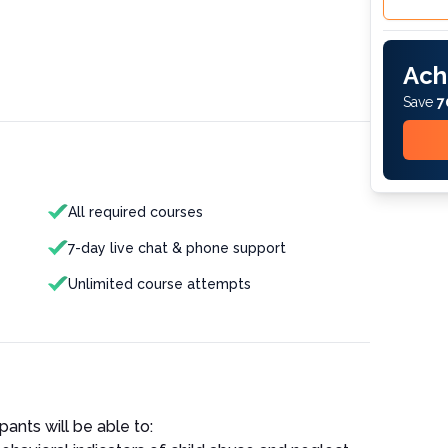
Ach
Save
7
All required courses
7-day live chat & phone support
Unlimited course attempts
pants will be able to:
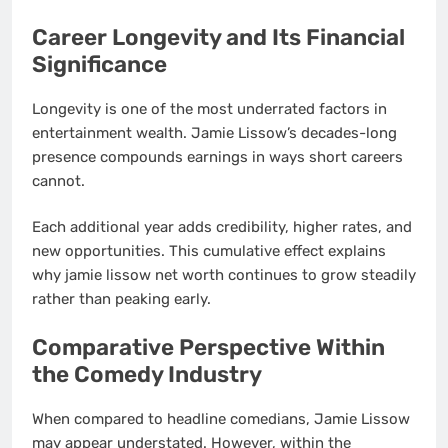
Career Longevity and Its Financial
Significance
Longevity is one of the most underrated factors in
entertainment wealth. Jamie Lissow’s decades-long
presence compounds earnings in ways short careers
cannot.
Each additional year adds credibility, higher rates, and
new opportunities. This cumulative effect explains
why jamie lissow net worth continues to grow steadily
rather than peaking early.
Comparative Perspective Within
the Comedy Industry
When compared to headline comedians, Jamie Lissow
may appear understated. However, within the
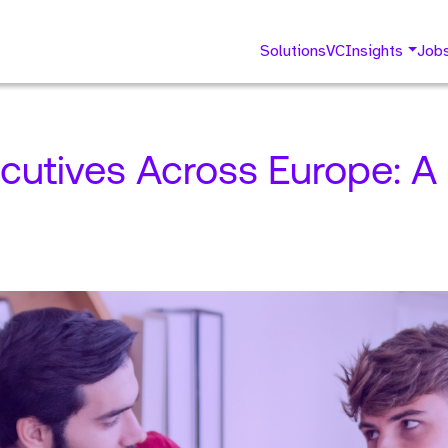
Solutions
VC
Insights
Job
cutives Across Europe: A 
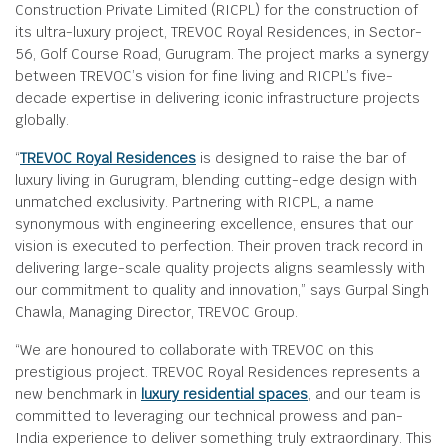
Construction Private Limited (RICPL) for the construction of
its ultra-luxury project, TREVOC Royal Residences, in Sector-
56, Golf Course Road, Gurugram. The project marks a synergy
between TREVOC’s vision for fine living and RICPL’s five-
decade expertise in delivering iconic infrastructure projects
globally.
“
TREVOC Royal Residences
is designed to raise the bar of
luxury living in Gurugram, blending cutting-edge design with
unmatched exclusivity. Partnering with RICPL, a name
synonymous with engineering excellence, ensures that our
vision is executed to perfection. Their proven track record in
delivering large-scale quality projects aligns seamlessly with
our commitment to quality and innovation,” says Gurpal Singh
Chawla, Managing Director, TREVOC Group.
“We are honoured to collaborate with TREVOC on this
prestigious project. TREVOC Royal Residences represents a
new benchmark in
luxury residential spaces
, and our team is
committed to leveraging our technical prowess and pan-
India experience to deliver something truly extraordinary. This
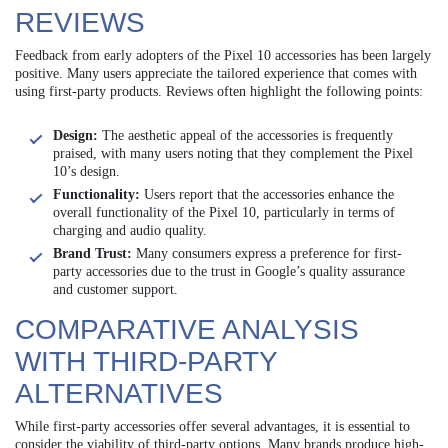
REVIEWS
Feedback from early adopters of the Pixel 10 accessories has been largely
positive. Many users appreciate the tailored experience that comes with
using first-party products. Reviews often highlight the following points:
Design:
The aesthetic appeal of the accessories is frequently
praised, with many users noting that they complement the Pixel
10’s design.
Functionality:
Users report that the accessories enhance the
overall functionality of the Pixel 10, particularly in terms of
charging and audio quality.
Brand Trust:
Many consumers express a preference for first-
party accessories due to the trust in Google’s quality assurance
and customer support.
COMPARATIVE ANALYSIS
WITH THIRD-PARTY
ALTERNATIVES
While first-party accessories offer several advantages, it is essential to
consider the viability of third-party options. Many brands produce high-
·····
### ABOUT THIS TASK
Please output the full listing above exactly, minus any pictures.

### REPLY
Ach
Save
7
All required courses
7-day live chat & phone support
Unlimited course attempts
pants will be able to:
Career Longevity and Its Financial
Significance
Longevity is one of the most underrated factors in
entertainment wealth. Jamie Lissow’s decades-long
presence compounds earnings in ways short careers
cannot.
Each additional year adds credibility, higher rates, and
new opportunities. This cumulative effect explains
why jamie lissow net worth continues to grow steadily
rather than peaking early.
Comparative Perspective Within
the Comedy Industry
When compared to headline comedians, Jamie Lissow
may appear understated. However, within the
Solutions
VC
Insights
Job
cutives Across Europe: A 
Construction Private Limited (RICPL) for the construction of
its ultra-luxury project, TREVOC Royal Residences, in Sector-
56, Golf Course Road, Gurugram. The project marks a synergy
between TREVOC’s vision for fine living and RICPL’s five-
decade expertise in delivering iconic infrastructure projects
globally.
“
TREVOC Royal Residences
is designed to raise the bar of
luxury living in Gurugram, blending cutting-edge design with
unmatched exclusivity. Partnering with RICPL, a name
synonymous with engineering excellence, ensures that our
vision is executed to perfection. Their proven track record in
delivering large-scale quality projects aligns seamlessly with
our commitment to quality and innovation,” says Gurpal Singh
Chawla, Managing Director, TREVOC Group.
“We are honoured to collaborate with TREVOC on this
prestigious project. TREVOC Royal Residences represents a
new benchmark in
luxury residential spaces
, and our team is
committed to leveraging our technical prowess and pan-
India experience to deliver something truly extraordinary. This
REVIEWS
Feedback from early adopters of the Pixel 10 accessories has been largely
positive. Many users appreciate the tailored experience that comes with
using first-party products. Reviews often highlight the following points:
Design:
The aesthetic appeal of the accessories is frequently
praised, with many users noting that they complement the Pixel
10’s design.
Functionality:
Users report that the accessories enhance the
overall functionality of the Pixel 10, particularly in terms of
charging and audio quality.
Brand Trust:
Many consumers express a preference for first-
party accessories due to the trust in Google’s quality assurance
and customer support.
COMPARATIVE ANALYSIS
WITH THIRD-PARTY
ALTERNATIVES
While first-party accessories offer several advantages, it is essential to
consider the viability of third-party options. Many brands produce high-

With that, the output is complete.